Source document:
┌────────
Design is the fourth D, and in this phase a school maps a pathway to what should be done based on the dreams and the discovered strengths from the previous phases. Design is found in participants answering questions such as “What can we learn for our past success?” and “What is the most effective thing we have done in other classes or departments that we can use with the whole school?”

Imagine the potential your school could tap into by discovering something unique in one class or department that could prove transformational throughout the organization if only others knew about it.  This is what AI does for an organization.

The fifth step is the Destiny or Delivery phase.  Every organization that embarks on a quest of change wants deliverables. Appreciative Inquiry is not just a process for feeling good, but a process for creating actionable outcomes and quantifiable success. This step might begin with “What small change can we implement today?” or ask questions like “How can we communicate our plan and follow-up?” Goals and objectives are defined with specific action strategies that result in complete change.
└────────
Activity list:
1: Report each line of the entries below that contains the string "datasets".
2: Extend the passage on Appreciative Inquiry, starting after its final sentence.

(Records from a collection)
┌────────
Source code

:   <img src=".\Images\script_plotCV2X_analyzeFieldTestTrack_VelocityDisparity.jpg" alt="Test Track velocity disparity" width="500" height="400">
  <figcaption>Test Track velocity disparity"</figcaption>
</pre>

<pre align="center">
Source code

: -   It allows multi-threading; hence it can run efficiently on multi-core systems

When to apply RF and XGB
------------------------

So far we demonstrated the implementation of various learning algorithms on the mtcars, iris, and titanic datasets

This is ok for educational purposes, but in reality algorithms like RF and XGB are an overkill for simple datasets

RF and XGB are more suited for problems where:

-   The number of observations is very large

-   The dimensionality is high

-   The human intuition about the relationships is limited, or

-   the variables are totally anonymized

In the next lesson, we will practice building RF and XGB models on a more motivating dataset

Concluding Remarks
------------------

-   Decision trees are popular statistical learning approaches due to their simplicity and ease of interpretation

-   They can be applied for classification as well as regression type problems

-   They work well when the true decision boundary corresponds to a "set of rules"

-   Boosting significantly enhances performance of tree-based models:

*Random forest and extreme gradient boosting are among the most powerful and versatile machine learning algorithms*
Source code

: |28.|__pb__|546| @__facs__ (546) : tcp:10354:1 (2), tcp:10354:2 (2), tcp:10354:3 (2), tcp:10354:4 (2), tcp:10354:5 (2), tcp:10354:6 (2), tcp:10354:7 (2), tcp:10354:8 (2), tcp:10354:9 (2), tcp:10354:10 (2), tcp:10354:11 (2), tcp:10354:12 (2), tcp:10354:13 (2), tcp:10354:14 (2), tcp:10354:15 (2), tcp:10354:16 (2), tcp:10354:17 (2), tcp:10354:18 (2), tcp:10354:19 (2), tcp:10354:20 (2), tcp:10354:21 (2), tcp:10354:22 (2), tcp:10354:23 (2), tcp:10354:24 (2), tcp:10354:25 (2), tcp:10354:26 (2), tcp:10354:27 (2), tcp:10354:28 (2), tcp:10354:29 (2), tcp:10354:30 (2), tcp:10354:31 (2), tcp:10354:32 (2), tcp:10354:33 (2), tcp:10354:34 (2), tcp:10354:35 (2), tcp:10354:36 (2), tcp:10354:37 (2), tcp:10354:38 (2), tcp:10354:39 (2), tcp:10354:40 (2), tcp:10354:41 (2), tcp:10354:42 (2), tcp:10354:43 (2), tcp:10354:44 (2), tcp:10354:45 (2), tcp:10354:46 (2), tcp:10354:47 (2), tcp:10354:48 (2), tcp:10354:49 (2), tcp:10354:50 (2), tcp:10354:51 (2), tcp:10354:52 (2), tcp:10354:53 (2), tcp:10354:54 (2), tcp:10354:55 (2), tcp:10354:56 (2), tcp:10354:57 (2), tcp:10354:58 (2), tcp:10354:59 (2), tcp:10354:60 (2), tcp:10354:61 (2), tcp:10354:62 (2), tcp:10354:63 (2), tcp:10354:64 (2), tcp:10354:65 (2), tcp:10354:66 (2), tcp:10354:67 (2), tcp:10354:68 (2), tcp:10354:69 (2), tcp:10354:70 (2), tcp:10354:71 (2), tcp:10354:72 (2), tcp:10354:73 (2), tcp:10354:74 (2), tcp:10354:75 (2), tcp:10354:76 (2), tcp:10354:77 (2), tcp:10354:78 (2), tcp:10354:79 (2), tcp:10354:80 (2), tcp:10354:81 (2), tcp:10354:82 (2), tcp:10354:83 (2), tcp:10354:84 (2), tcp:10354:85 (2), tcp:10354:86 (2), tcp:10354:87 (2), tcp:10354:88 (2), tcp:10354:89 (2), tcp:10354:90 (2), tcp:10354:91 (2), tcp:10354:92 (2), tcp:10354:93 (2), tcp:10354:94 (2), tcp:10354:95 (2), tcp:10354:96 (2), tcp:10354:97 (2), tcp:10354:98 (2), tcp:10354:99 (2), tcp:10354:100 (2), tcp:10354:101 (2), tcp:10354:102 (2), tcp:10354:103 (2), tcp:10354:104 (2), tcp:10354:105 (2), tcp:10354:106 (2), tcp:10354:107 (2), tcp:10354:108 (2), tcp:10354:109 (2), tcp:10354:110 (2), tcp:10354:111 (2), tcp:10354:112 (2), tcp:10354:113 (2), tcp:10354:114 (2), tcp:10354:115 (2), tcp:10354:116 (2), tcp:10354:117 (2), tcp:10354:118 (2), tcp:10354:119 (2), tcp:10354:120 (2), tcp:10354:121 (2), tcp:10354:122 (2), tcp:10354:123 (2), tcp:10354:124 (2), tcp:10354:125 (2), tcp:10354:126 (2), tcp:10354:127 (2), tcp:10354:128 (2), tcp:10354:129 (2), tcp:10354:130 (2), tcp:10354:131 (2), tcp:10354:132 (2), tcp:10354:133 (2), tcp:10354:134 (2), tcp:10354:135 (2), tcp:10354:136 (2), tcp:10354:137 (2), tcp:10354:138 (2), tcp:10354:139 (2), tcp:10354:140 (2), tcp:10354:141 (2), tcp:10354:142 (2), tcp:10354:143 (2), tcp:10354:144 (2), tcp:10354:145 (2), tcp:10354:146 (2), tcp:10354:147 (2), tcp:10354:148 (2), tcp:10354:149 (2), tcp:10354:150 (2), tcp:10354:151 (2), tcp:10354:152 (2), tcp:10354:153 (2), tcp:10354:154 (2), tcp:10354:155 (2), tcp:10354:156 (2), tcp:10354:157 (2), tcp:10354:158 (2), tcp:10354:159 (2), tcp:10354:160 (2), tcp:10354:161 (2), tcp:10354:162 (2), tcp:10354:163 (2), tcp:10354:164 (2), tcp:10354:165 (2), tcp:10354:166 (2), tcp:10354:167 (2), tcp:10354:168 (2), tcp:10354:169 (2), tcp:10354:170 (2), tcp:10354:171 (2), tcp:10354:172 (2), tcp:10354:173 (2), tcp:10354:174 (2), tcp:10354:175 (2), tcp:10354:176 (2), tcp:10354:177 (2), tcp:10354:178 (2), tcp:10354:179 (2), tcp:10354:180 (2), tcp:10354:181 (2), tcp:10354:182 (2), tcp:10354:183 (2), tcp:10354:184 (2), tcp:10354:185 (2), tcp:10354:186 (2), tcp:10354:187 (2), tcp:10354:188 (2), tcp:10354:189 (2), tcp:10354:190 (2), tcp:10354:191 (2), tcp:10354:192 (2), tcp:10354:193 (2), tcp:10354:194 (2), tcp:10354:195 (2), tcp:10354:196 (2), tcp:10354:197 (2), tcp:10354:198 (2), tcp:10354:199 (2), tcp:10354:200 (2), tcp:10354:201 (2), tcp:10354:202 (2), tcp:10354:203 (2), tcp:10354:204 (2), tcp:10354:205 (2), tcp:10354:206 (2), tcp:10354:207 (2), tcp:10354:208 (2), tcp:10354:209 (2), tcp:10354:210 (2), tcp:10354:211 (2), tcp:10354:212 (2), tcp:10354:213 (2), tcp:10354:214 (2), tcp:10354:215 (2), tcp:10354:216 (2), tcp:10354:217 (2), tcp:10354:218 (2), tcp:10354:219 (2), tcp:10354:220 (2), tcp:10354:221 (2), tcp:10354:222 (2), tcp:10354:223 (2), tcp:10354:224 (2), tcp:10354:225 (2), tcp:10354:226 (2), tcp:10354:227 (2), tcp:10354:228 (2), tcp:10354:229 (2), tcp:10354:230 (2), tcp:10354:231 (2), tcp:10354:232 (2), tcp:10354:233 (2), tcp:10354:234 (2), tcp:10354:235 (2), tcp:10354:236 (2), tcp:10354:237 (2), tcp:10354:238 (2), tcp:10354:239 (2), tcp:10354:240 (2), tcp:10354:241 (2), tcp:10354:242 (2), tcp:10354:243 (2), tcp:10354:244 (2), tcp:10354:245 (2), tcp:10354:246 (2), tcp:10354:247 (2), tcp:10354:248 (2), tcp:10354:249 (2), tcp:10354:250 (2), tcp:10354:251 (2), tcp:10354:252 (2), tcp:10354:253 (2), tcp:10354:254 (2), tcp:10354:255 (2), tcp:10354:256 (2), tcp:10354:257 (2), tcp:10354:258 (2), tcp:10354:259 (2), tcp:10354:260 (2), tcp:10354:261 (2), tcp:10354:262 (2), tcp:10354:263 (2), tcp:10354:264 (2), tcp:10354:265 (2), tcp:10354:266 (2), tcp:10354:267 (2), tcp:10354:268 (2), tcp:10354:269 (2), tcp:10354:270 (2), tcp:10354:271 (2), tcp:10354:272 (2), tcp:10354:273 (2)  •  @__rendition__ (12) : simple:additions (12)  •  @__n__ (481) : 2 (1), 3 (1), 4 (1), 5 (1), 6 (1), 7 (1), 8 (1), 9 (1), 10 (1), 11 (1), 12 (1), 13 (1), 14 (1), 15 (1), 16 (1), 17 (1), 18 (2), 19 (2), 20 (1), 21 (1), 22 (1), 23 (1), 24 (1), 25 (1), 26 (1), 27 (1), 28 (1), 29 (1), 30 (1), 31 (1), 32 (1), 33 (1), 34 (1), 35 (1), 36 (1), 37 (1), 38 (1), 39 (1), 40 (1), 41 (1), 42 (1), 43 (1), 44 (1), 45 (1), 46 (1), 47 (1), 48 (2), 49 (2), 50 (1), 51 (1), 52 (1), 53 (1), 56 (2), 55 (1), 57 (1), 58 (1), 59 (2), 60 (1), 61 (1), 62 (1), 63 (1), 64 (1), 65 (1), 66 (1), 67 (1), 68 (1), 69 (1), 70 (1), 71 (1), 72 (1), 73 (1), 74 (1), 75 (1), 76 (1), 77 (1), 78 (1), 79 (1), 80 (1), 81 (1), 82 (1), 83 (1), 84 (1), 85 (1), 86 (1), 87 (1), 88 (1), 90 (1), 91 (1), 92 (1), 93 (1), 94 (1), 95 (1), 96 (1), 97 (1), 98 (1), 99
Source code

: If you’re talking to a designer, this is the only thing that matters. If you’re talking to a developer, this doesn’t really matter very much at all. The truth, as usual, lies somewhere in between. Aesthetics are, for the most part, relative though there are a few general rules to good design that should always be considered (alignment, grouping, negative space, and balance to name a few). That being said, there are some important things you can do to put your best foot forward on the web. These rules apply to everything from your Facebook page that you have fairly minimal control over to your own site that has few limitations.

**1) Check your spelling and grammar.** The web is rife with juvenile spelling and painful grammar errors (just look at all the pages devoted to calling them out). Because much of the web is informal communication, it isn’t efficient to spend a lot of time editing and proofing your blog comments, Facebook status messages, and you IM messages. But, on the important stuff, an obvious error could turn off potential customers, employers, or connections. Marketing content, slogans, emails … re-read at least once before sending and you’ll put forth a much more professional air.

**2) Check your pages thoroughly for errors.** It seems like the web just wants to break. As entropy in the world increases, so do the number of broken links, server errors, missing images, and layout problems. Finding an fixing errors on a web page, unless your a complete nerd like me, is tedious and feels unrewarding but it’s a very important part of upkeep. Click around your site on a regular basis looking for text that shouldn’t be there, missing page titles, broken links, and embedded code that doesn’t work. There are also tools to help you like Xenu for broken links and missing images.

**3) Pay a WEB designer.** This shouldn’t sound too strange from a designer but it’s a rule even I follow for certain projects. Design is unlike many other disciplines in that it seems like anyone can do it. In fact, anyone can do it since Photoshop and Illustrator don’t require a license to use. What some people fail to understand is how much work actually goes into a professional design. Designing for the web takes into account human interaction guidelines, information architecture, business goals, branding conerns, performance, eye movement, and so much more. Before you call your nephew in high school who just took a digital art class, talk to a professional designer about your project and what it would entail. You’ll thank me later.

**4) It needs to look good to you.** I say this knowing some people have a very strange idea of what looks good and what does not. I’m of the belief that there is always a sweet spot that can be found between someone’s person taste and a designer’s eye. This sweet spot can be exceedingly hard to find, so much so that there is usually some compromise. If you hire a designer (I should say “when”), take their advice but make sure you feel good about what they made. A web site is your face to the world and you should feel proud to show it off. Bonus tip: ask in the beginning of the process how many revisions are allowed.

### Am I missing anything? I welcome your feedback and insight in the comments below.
└────────
Replies:
1:
So far we demonstrated the implementation of various learning algorithms on the mtcars, iris, and titanic datasets
This is ok for educational purposes, but in reality algorithms like RF and XGB are an overkill for simple datasets

2:
If I am doing a training with a leadership team or a large group my focus remains the same – translating a proven process that has worked for other schools into a meaningful process and results for your school. Training a team or a staff in Appreciative Inquiry can be a one-day process or it might take the form of ongoing consulting and guidance. Core Group Inquiries can focus on narrow niches within a school and positive change networks can expand the scope to include other related schools or community organizations.